Runs on currency and liquid local assets may still occur with severe and disruptive effects on currency values, bond markets, equity markets and the housing market.

In the case of Australia and New Zealand, this prospect can be dismissed out of hand (I wouldn’t necessarily make this claim for some of the emerging market economies Nouriel lumps in with Australia and NZ).  The best evidence against Roubini’s scenario is the experience of both countries in 2001, when the Australian and NZ dollars fell below 0.5000 and 0.4000 respectively.  Not only was there no significant disruption to the domestic economy and financial markets of either country, the boost to competitiveness added to the strength of both economies.  Nouriel’s assumption that a falling currency woud lead to a dumping of local currency-denominated assets by foreign investors didn’t play out then, not least because many foreign investors are significantly hedged against currency risk.  The Australian and NZ dollars are currently falling in part because their debt markets are outperforming the US.  If anything, a cheaper currency makes local asset markets even more attractive to fresh inflows of foreign capital. 

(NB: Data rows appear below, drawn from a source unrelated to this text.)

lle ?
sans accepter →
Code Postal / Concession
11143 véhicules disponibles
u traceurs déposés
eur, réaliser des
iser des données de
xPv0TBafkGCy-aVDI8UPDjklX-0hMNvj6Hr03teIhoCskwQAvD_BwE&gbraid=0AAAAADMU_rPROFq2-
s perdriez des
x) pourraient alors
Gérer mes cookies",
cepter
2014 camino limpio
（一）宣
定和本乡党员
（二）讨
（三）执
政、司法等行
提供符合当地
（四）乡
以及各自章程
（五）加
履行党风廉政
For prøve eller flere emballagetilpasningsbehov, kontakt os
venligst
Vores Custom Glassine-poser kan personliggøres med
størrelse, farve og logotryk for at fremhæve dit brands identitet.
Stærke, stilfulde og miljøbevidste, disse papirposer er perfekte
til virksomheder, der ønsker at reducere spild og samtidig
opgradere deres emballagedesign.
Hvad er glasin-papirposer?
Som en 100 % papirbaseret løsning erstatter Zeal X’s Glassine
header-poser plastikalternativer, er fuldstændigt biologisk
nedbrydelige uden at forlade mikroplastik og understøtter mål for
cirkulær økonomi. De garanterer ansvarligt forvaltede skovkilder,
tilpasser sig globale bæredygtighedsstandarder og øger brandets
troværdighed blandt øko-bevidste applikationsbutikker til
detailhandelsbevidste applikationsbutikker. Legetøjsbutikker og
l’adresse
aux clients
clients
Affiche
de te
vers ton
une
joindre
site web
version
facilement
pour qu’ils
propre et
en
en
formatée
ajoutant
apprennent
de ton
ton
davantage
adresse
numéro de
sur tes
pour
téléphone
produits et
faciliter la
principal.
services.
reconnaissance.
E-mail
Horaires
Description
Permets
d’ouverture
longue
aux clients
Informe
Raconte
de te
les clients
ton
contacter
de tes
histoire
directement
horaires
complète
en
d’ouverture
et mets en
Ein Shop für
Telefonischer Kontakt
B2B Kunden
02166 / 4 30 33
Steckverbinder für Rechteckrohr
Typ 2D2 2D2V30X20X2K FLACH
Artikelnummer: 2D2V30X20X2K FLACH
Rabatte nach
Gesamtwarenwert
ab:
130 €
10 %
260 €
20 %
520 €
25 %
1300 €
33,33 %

In recent months, New Zealand authorities have not only welcomed a falling currency, they have even been actively trying to scare-off foreign investors - hardly the actions of a government worried about a currency crisis.  The main risk to the NZ economy has been the domestic policy tightening that had seen the NZD trade weighted index to post-float record highs at the end of last year.  An exchange rate driven easing in overall monetary conditions is exactly what NZ needs right now.

Roubini’s forecast in relation to Australia and NZ is also difficult to square with his bearishness on the US dollar. According to Nouriel:

U.S. policymakers - both at Treasury and even some, but not all, at the Fed - live in this LaLa Land dream that the U.S. current account deficits and fiscal deficits do not matter and that the U.S. external deficit is all caused by a global savings glut or is actually a “capital account surplus” as it allegedly represents the foreigners’ desire to hold U.S. assets.  They - and financial markets and investors - may soon wake up from this unreal dream and face a nightmare where the U.S. looks like Iceland more than they have ever fathomed.

Roubini would have us believe that both the US dollar and the dollar bloc peripheral currencies are at risk, yet this would imply that the AUD-USD and NZD-USD exchange rates should remain relatively stable.  It is even harder to envisage an Australian and NZ currency or financial crisis, when the most important exchange rate, that with the US, is largely stable.

Nouriel is the one living in LaLa Land.